(Extracted data entries)
________

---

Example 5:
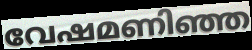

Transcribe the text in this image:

വേഷമണിഞ്ഞ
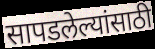
सापडलेल्यांसाठी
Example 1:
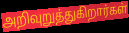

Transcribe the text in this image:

அறிவுறுத்துகிறார்கள்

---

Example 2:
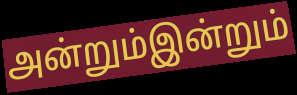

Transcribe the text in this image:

அன்றும்இன்றும்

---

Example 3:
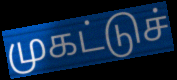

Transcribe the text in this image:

முகட்டுச்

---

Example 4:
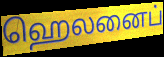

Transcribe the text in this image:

ஹெலனைப்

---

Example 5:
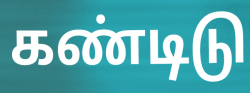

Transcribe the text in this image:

கண்டிடு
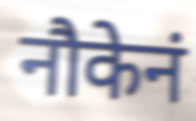
नौकेनं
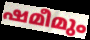
ഷമീമും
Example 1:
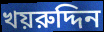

________

Can you edit the rows above so that every "image" becomes "picture" and nothing else changes, then write them all out again without the pictures?

→ RESULT OF THE EXERCISE:
---

Example 5:

Transcribe the text in this picture:

വേഷമണിഞ്ഞ
सापडलेल्यांसाठी
Example 1:

Transcribe the text in this picture:

அறிவுறுத்துகிறார்கள்

---

Example 2:

Transcribe the text in this picture:

அன்றும்இன்றும்

---

Example 3:

Transcribe the text in this picture:

முகட்டுச்

---

Example 4:

Transcribe the text in this picture:

ஹெலனைப்

---

Example 5:

Transcribe the text in this picture:

கண்டிடு
नौकेनं
ഷമീമും
Example 1:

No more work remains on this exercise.